__What you have to do__
Your task is to copy the lines of the data below from the line holding "New Key Systems: Complete" through the line holding "Cross keying; 21-22", inclusive, exactly and with nothing added.
────────────────────────────────────────
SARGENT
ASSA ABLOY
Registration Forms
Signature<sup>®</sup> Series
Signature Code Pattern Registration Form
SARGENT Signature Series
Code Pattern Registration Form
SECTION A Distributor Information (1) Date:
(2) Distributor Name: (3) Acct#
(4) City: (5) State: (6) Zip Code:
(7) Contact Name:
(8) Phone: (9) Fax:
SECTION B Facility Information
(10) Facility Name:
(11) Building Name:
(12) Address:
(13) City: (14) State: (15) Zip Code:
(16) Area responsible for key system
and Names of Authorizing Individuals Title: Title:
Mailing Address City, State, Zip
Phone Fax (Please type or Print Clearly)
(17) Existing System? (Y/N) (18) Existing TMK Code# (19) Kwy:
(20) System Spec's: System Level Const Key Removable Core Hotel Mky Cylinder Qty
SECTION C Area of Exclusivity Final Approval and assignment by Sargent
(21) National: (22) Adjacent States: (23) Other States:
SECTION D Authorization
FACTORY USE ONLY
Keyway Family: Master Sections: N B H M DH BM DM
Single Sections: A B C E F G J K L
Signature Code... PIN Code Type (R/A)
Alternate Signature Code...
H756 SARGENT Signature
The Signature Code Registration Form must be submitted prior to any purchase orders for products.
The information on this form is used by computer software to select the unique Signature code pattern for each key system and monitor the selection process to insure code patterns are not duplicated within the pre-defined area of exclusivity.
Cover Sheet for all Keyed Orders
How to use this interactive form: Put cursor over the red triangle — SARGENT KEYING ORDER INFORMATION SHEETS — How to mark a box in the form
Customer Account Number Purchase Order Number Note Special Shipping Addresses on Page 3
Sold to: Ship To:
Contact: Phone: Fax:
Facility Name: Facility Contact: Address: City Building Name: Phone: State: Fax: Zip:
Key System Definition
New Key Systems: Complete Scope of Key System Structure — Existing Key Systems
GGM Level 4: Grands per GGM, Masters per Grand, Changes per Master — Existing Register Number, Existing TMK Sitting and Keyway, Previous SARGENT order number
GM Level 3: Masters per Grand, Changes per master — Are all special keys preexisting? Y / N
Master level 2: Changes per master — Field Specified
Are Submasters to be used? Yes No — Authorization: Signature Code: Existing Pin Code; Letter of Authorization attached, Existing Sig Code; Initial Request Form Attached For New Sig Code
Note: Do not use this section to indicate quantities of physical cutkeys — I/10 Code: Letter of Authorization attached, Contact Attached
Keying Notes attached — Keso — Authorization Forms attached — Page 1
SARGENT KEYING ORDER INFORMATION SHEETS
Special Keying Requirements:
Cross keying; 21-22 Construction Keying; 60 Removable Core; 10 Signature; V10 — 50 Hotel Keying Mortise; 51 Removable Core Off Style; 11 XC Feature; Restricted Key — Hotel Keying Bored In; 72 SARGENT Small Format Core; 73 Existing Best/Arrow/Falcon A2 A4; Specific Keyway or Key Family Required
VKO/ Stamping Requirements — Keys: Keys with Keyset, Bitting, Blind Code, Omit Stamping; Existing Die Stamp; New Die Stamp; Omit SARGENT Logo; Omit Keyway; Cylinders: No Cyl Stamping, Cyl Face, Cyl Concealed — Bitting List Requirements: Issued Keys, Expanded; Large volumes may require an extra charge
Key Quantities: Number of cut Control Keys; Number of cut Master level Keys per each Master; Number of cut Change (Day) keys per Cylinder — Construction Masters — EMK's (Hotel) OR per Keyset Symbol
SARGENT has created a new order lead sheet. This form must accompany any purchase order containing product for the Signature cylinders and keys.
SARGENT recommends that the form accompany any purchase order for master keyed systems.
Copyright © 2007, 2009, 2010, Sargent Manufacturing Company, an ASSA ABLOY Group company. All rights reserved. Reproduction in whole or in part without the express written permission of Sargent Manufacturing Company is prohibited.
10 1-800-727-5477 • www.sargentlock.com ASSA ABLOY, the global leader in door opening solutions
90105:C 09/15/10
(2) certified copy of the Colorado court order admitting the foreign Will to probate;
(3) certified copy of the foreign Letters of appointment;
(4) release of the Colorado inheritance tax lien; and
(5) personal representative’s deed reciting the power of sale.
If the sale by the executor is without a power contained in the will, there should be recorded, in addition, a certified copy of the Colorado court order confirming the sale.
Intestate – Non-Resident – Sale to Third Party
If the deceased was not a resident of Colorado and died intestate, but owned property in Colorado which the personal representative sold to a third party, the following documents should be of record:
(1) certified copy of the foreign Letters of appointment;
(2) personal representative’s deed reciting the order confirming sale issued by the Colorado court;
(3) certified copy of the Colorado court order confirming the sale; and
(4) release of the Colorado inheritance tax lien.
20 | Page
────────────────────────────────────────
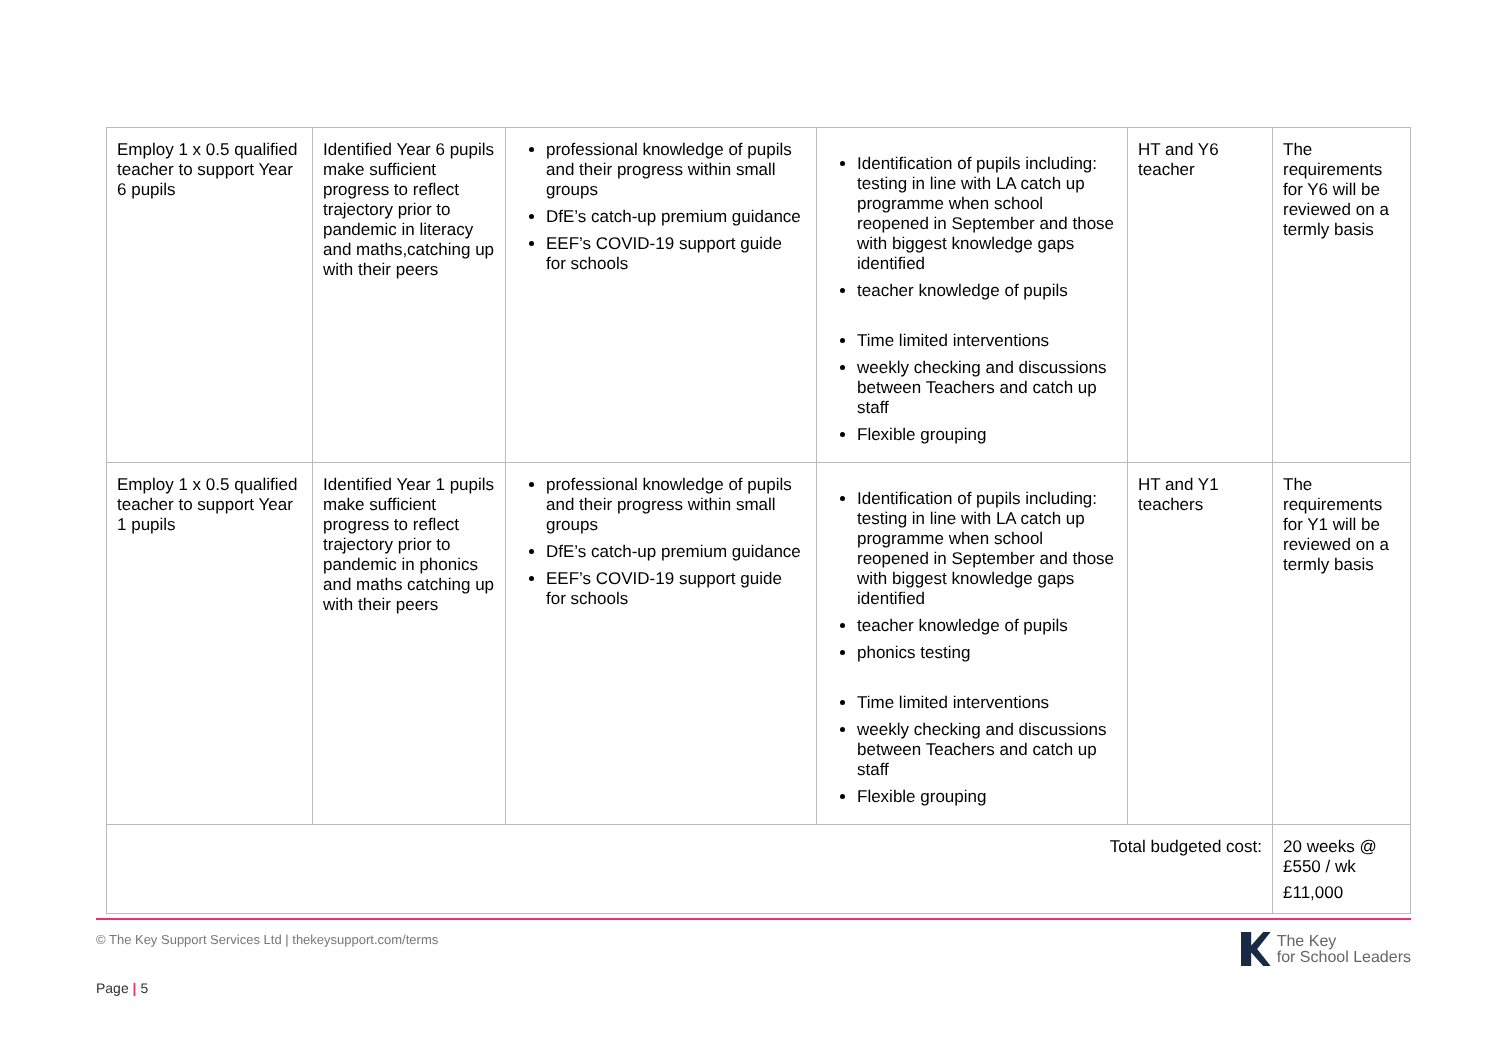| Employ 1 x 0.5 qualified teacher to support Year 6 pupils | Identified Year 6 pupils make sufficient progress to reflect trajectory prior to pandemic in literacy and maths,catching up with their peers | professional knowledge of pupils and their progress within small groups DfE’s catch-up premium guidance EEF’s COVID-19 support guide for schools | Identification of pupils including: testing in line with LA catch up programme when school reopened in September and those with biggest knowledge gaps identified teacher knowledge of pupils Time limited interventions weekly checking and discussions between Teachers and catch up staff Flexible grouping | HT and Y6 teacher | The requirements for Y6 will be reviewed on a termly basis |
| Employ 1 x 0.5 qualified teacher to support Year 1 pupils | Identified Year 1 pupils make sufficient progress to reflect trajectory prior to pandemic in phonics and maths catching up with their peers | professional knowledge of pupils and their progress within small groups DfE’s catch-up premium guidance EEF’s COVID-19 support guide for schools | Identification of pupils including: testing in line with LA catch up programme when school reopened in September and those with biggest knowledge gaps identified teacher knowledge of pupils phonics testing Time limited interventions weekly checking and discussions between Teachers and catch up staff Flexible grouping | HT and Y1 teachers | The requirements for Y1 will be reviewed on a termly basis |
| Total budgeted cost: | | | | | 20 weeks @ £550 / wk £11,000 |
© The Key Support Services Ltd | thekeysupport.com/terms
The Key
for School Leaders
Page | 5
────────────────────────────────────────
__Written solution__
New Key Systems: Complete Scope of Key System Structure — Existing Key Systems
GGM Level 4: Grands per GGM, Masters per Grand, Changes per Master — Existing Register Number, Existing TMK Sitting and Keyway, Previous SARGENT order number
GM Level 3: Masters per Grand, Changes per master — Are all special keys preexisting? Y / N
Master level 2: Changes per master — Field Specified
Are Submasters to be used? Yes No — Authorization: Signature Code: Existing Pin Code; Letter of Authorization attached, Existing Sig Code; Initial Request Form Attached For New Sig Code
Note: Do not use this section to indicate quantities of physical cutkeys — I/10 Code: Letter of Authorization attached, Contact Attached
Keying Notes attached — Keso — Authorization Forms attached — Page 1
SARGENT KEYING ORDER INFORMATION SHEETS
Special Keying Requirements:
Cross keying; 21-22 Construction Keying; 60 Removable Core; 10 Signature; V10 — 50 Hotel Keying Mortise; 51 Removable Core Off Style; 11 XC Feature; Restricted Key — Hotel Keying Bored In; 72 SARGENT Small Format Core; 73 Existing Best/Arrow/Falcon A2 A4; Specific Keyway or Key Family Required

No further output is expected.